DeepSeek Models Evaluation
Overview of DeepSeek Models
DeepSeek-R1 enhances reasoning in LLMs using multi-stage training and reinforcement learning, addressing issues like readability and language mixing. DeepSeek-V3 uses MoE with MLA, activating 37B parameters per token for efficient inference and robust performance in tasks like coding and mathematics. DeepSeek-VL2 employs dynamic visual encoding for MLLMs, targeting high efficiency with versions from 1B to 45B activated parameters. Janus-Pro-7B integrates multi-modal understanding within a unified Transformer architecture, improving flexibility in multimodal tasks.
Jailbreak Attacks
Jailbreak attacks challenge safety mechanisms in these models. They exploit training data or architecture vulnerabilities to generate unsafe outputs. Techniques vary from textual prompts in LLMs to multimodal manipulation in MLLMs and inappropriate image generation in T2I models. These adversaries aim to generate outputs contravening ethical guidelines.
Evaluation Protocol
Benchmarks
Evaluation benchmarks like CNSafe and CNSafe_RT offer tailored safety assessments across multiple categories like socialist values and discrimination. Similar benchmarks for MLLMs, such as SafeBench and MM-SafetyBench, focus on multimodal vulnerabilities. I2P evaluates T2I models against real-world unsafe content categories like violence and illegal activities.
Evaluation Methods
The study uses a hybrid evaluation approach combining LLM-as-Judge with human assessments to ensure comprehensive evaluations. This blend allows scalable and context-aware evaluations across complex safety risks.
Metrics
The primary metric used is Attack Success Rate (ASR), measuring the proportion of unsafe responses in model outputs. This applies uniformly across LLMs, MLLMs, and T2I models, providing a consistent basis for vulnerability comparisons.
Experimental Findings
LLMs Safety Vulnerabilities
DeepSeek-R1 and DeepSeek-V3 exhibit language-based disparities in safety performance. English contexts show higher ASRs, indicating less effective safety alignment across languages. Chain-of-Thought reasoning models reveal increased vulnerabilities due to transparency.
Figure 1: ASR (\%) of DeepSeek-R1 and DeepSeek-V3 on CNSafe_RT.
Comparative Analysis with Other Chinese LLMs
DeepSeek models show inferior safety performance compared to other Chinese LLMs, particularly in reasoning transparency among reasoning models and innovative training methods lacking safety considerations.
Figure 2: ASR (\%) of Chinese-developed LLMs on CNSafe_RT.
Safety in MLLMs
DeepSeek-VL2's vulnerabilities primarily stem from inadequate comprehension of typographical perturbations and semantic image understanding, resulting in higher ASRs in typography-based attacks.

Figure 3: Image semantic-based Attack.
T2I Model Risks
Janus-Pro-7B faces significant safety risks, especially in generating inappropriate sexual content and illegal activity images, much like Stable-Diffusion-3.5-Large.
Figure 4: Examples of unsafe images generated by Janus-Pro-7B.
Conclusion
The evaluation reveals several critical insights:
- Jailbreaking Vulnerabilities: Despite robust direct threat handling, DeepSeek models are susceptible to adversarial manipulations.

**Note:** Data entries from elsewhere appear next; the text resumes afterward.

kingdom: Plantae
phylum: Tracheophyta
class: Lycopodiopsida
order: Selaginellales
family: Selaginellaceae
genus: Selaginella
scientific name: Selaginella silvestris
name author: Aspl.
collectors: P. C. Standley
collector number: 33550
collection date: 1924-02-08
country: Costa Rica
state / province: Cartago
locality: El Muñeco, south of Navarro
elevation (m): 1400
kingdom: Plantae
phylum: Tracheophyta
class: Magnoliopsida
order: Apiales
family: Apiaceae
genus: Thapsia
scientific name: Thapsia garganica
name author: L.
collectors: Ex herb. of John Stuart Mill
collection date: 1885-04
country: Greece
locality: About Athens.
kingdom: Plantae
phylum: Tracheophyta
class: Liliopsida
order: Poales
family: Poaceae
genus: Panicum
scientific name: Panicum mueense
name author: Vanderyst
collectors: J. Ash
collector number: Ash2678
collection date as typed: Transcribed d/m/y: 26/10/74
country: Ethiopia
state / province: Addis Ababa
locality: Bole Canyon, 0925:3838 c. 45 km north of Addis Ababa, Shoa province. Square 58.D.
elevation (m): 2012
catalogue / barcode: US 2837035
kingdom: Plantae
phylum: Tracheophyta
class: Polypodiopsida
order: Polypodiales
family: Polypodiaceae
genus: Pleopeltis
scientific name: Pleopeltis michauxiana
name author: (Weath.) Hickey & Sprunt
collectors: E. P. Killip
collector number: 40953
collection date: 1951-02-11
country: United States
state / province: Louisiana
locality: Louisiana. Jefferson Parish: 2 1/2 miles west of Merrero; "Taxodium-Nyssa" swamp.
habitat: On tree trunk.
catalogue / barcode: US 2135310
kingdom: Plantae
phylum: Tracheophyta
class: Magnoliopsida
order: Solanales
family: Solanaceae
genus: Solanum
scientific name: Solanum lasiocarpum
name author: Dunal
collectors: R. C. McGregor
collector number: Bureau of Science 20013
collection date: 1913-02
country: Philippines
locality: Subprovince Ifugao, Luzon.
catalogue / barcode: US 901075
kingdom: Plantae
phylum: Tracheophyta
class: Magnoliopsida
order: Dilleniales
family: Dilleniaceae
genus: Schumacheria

- Cross-lingual Disparities: Safety alignment differs across languages, with more vulnerabilities in English contexts.
- Chain-of-Thought Risks: Transparency in reasoning models increases attack surfaces.
- Multimodal Capability Deficiencies: Strong safety performance often masks limitations in comprehension.
- Text-to-Image Generation Risks: Urgent need for strengthened safety measures in T2I models.
These findings call for continual safety evaluations and stronger mechanisms, especially against jailbreak attacks, alongside developing comprehensive benchmarks to refine large model safety protocols.